Antibiotics have two uses in surgery: (1) To treat established infections. (2) In certain circumstances only, and when used in a very particular way, to prevent postoperative infection. They have deliberately been placed last in this chapter, because they are less important than: (1) Careful aseptic theatre routines. (2) A thorough wound toilet (54.1). (3) Delayed primary closure (54.4). (4) Making sure there are no foreign bodies, dead tissue, excessive blood clots, or faeces in the wound. In preventing sepsis, antibiotics give you no licence to neglect the classical rules of good surgery, especially if the patient is diabetic, very old, or very ill, and so less able to overcome any bacteria that may get inside him. So: (1) Handle the tissues gently. (2) Don't leave large pieces of dead tissue in the wound, such as huge, massively ligated pedicles. (3) Where necessary, divert faeces by temporary colostomy.

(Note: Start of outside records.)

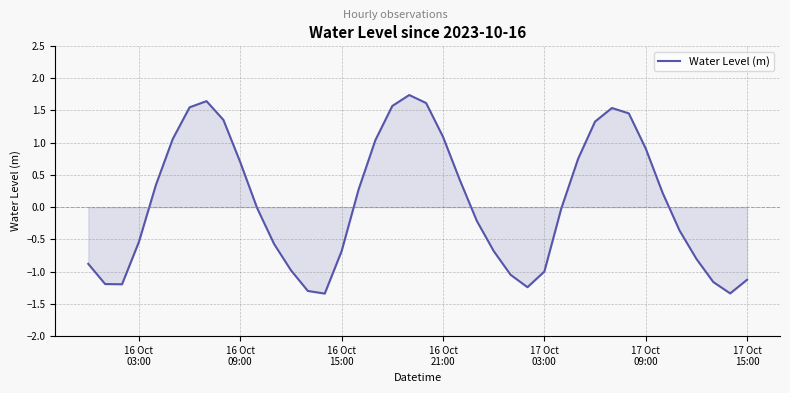

What is the sum of all values?

2.9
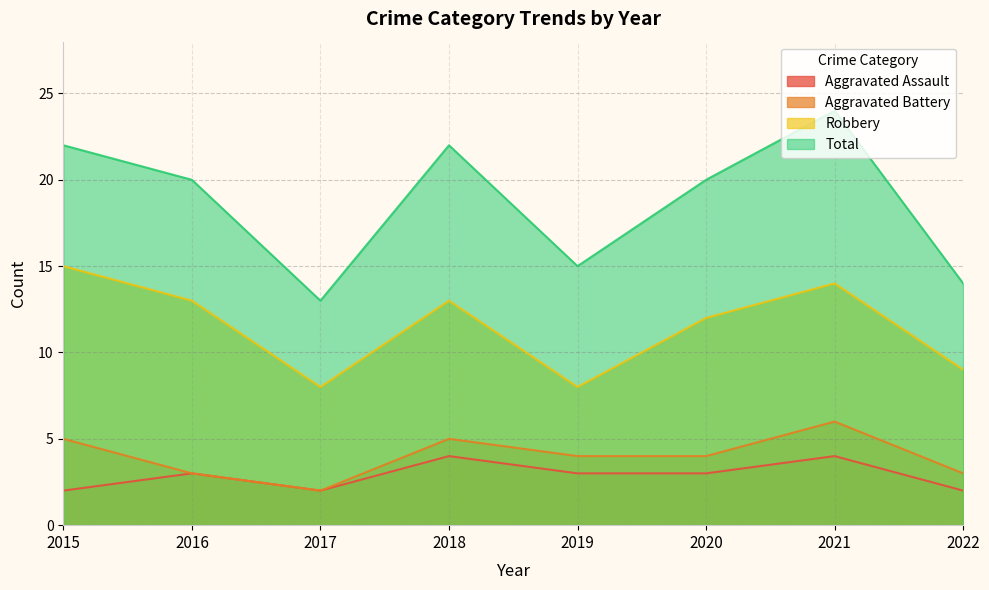

What is the value of the Aggravated Assault point at the 3rd from the left?

2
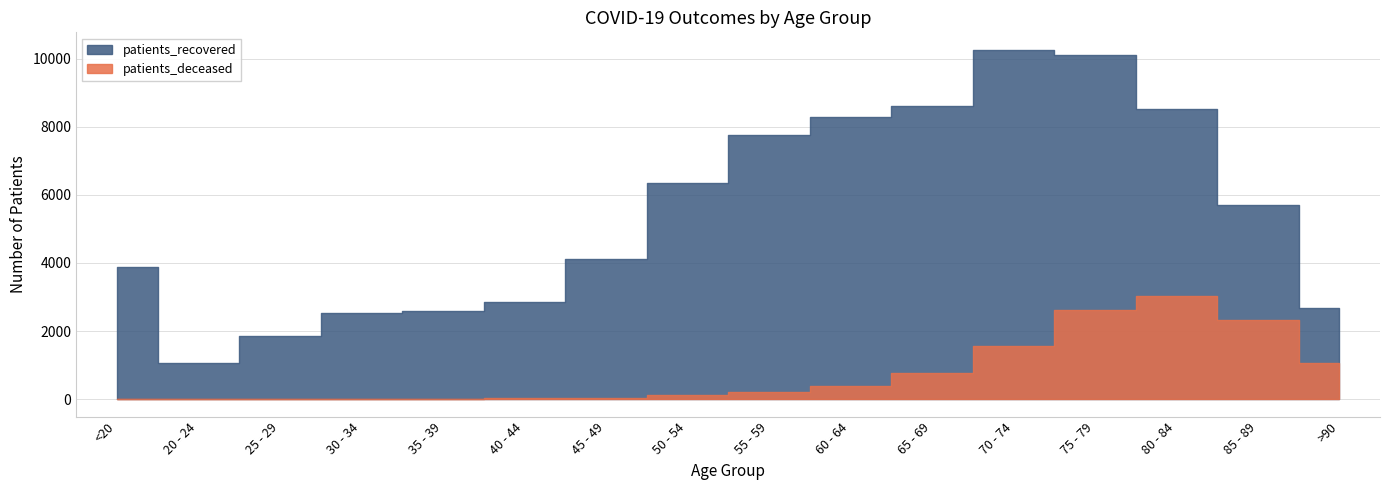

What is the maximum value shown in the chart?

10261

That said, how can you use antibiotics to the best advantage, when your laboratory staff cannot culture bacteria, or at least not reliably? If they can, do encourage them to examine blood cultures, which are not difficult technically, and, when these are positive, to isolate the organism responsible for septicaemia in pure culture.
If you are fortunate, you will be able to plan a logical antibiotic policy for your district, and keep some antibiotics for hospital use only, in the hope that the arrival of antibiotic-resistant strains from elsewhere in the world will be delayed as long as possible. In such an ideal situation you might decide, for example, that the clinics should use only penicillin and tetracycline, with perhaps a little ampicillin or trimethoprim, and keep streptomycin for tuberculosis only. This will enable you to use chloramphenicol with metronidazole as your main surgical antibiotics, especially when the gut and the genital tract are involved. For other occasions you can use gentamicin (expensive), or a cephalosporin, or a combination of penicillin and streptomycin.
Unfortunately, you are more likely to work in a situation of antibiotic chaos, in which any antibiotic is obtainable over the counter without prescription, and where multiply resistant strains, particularly those resistant to chloramphenicol, are common.
The advice given in later chapters assumes that you are working in an area where chloramphenicol is not freely available in the community, and where organisms resistant to it are uncommon. If they are common, the advice we give may no longer hold, and you had probably better use gentamicin or cephradine.
Fig. 2-9 ANTIBIOTICS MUST GET TO THE PATIENTS AND THE DISEASES WHERE THEY CAN DO MOST GOOD. This is a poster from Oxfam's ''Rational Health Campaign' to show the enormous burden many communities bear in misused antibiotics that are bought in the marketplace, or are misprescribed by doctors on the wrong indications for the wrong patients. Some of the most valuable correct uses of antibiotics are the surgical ones described here. Kindly contributed by Oxfam.